Collected data –
▽

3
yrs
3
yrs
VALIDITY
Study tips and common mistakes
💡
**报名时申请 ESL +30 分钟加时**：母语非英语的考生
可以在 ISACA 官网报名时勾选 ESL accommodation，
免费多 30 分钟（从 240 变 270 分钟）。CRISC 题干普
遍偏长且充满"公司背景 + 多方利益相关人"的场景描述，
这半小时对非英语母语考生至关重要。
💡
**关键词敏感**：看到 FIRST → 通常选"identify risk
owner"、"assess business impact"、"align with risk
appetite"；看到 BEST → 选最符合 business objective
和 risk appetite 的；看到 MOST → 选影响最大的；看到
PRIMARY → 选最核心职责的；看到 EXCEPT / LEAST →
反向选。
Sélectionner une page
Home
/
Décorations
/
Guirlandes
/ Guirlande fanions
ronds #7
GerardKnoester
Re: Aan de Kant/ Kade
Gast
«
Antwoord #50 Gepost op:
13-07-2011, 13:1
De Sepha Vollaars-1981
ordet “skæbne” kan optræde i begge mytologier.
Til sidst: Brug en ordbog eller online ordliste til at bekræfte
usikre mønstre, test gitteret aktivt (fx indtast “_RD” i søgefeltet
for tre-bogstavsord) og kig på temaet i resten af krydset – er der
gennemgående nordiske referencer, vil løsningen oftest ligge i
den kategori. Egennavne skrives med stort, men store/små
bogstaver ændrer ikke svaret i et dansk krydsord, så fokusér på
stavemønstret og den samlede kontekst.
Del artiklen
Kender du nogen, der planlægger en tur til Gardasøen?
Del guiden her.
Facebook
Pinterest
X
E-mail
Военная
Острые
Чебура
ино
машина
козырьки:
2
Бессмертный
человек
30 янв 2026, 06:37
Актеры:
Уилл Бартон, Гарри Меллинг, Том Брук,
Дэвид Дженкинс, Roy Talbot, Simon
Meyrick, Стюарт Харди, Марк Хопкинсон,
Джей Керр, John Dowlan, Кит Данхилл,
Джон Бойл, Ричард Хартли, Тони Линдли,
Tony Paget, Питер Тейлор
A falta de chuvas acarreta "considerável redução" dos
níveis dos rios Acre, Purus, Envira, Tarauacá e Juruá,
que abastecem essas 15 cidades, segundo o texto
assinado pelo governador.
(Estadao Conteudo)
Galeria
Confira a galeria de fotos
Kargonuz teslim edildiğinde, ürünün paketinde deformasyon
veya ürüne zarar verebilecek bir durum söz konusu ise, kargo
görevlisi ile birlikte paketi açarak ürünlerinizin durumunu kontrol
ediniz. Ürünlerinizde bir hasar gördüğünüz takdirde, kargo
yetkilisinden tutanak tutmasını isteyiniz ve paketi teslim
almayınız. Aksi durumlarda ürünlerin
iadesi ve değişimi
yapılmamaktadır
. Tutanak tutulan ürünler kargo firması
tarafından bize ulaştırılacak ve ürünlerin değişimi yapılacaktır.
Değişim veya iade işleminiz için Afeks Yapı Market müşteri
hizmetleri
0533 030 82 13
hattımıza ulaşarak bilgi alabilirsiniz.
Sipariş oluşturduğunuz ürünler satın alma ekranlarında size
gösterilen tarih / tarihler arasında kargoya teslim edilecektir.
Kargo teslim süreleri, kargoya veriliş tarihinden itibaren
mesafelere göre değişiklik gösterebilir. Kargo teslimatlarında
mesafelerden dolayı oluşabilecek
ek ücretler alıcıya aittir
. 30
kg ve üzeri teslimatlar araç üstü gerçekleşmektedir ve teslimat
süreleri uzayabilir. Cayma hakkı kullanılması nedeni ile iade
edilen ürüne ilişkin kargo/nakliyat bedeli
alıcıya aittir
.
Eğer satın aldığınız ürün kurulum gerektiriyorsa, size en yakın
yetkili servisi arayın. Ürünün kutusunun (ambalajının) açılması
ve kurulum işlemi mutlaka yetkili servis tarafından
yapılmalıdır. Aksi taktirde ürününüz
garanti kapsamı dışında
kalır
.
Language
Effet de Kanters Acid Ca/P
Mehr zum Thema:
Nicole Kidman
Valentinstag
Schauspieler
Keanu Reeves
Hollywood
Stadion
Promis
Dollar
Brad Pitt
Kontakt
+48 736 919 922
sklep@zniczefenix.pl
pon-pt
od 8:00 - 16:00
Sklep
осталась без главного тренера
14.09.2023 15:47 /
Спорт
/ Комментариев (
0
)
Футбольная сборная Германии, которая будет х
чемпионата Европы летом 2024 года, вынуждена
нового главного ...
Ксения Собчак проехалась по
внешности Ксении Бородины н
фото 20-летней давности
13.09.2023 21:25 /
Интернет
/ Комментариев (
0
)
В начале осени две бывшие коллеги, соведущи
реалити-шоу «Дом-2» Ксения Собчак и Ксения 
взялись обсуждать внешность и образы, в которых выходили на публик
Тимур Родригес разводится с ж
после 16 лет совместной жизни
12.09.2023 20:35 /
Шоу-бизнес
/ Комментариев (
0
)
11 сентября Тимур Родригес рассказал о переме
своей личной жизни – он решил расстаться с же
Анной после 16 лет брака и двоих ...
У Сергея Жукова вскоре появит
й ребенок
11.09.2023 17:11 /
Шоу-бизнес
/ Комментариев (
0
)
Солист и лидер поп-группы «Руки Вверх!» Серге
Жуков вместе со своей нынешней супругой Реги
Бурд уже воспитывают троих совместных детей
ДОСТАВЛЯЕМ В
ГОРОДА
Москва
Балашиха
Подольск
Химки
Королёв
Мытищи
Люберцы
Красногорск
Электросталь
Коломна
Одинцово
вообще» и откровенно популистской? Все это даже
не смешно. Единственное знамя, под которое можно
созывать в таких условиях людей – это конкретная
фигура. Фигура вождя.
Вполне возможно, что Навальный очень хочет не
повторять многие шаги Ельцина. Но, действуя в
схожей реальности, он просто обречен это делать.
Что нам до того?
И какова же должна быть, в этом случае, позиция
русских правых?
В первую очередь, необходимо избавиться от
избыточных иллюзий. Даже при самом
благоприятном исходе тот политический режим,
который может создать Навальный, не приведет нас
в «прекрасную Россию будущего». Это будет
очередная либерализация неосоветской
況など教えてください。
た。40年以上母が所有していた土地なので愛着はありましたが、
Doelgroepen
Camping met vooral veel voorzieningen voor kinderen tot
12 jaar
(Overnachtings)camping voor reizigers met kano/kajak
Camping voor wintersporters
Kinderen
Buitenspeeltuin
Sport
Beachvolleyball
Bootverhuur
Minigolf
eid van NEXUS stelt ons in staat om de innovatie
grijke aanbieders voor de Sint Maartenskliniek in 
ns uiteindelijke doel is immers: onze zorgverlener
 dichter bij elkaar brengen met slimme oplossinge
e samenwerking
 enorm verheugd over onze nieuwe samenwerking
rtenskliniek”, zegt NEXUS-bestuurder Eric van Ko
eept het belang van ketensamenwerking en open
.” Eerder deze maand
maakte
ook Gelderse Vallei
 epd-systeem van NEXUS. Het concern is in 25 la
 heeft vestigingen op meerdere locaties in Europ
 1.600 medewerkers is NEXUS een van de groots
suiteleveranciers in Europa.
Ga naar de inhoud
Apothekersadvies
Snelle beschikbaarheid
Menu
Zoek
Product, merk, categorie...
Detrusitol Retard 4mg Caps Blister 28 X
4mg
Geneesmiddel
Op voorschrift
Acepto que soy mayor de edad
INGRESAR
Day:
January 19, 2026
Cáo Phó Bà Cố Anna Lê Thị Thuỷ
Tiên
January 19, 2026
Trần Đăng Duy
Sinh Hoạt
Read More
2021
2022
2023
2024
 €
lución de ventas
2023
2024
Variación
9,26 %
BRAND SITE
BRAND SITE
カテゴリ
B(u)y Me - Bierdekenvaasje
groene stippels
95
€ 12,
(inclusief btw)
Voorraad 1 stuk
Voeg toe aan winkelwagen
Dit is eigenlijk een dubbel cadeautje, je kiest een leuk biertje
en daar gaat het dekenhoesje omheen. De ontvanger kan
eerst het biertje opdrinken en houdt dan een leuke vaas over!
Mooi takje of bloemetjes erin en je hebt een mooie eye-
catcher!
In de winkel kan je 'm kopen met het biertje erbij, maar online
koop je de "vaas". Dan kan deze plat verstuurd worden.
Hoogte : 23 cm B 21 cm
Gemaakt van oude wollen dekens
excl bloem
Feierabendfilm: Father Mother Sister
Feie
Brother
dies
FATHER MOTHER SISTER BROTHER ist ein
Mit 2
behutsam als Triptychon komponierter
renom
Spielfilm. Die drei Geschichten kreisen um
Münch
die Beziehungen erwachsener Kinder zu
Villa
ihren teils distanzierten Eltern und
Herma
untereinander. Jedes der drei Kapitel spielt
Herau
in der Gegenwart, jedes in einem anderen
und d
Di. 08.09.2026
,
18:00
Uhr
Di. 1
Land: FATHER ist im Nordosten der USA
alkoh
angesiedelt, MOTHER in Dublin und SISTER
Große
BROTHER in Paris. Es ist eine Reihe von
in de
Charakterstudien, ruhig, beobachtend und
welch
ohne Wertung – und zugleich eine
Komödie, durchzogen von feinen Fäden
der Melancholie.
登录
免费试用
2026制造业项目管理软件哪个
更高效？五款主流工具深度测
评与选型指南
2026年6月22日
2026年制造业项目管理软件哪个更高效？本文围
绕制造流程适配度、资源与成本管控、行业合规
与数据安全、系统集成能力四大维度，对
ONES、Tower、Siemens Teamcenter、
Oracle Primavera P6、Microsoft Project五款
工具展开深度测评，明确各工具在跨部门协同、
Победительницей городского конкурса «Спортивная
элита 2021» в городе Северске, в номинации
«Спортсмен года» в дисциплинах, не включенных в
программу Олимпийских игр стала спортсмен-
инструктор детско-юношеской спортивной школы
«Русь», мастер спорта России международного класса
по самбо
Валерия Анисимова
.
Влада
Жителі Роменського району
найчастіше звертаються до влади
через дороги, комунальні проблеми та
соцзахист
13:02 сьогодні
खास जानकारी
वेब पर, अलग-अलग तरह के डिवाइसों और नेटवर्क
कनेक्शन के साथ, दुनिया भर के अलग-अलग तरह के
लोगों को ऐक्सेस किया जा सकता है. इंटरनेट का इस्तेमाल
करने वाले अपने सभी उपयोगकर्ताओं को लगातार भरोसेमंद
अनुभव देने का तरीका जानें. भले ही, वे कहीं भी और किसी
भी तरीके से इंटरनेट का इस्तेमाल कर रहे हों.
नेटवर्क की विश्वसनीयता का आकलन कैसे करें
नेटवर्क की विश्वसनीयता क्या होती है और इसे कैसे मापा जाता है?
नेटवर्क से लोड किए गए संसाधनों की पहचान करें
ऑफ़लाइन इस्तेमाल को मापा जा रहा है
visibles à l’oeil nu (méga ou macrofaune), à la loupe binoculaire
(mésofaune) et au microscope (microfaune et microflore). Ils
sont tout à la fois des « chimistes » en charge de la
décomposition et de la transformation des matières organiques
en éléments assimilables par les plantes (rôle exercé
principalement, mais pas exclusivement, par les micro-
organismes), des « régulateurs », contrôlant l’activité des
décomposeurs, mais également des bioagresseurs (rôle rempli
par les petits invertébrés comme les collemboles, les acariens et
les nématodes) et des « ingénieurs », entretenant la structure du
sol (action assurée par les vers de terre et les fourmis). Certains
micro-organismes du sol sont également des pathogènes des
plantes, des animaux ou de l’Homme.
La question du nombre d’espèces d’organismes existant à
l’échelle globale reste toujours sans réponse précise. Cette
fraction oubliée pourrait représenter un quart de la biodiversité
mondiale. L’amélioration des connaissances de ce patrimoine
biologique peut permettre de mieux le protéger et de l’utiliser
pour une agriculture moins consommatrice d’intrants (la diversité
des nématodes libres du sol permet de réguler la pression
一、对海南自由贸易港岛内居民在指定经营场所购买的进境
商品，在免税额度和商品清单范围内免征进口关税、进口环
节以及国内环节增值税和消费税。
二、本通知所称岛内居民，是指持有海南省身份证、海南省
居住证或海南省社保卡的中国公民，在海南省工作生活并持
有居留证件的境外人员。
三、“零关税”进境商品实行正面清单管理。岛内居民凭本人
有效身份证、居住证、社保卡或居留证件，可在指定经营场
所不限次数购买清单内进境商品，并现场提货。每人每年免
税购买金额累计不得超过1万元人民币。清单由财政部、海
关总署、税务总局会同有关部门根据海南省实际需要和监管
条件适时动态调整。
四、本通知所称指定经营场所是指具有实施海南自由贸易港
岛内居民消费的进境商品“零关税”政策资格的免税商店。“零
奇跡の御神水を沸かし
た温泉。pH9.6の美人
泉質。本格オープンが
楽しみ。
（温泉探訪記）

△

REQUEST – Can you output the entries verbatim, from the first line through the line with "gennemgående nordiske referencer, vil"?

SOLUTION FOR THIS PROBLEM –
3
yrs
3
yrs
VALIDITY
Study tips and common mistakes
💡
**报名时申请 ESL +30 分钟加时**：母语非英语的考生
可以在 ISACA 官网报名时勾选 ESL accommodation，
免费多 30 分钟（从 240 变 270 分钟）。CRISC 题干普
遍偏长且充满"公司背景 + 多方利益相关人"的场景描述，
这半小时对非英语母语考生至关重要。
💡
**关键词敏感**：看到 FIRST → 通常选"identify risk
owner"、"assess business impact"、"align with risk
appetite"；看到 BEST → 选最符合 business objective
和 risk appetite 的；看到 MOST → 选影响最大的；看到
PRIMARY → 选最核心职责的；看到 EXCEPT / LEAST →
反向选。
Sélectionner une page
Home
/
Décorations
/
Guirlandes
/ Guirlande fanions
ronds #7
GerardKnoester
Re: Aan de Kant/ Kade
Gast
«
Antwoord #50 Gepost op:
13-07-2011, 13:1
De Sepha Vollaars-1981
ordet “skæbne” kan optræde i begge mytologier.
Til sidst: Brug en ordbog eller online ordliste til at bekræfte
usikre mønstre, test gitteret aktivt (fx indtast “_RD” i søgefeltet
for tre-bogstavsord) og kig på temaet i resten af krydset – er der
gennemgående nordiske referencer, vil løsningen oftest ligge i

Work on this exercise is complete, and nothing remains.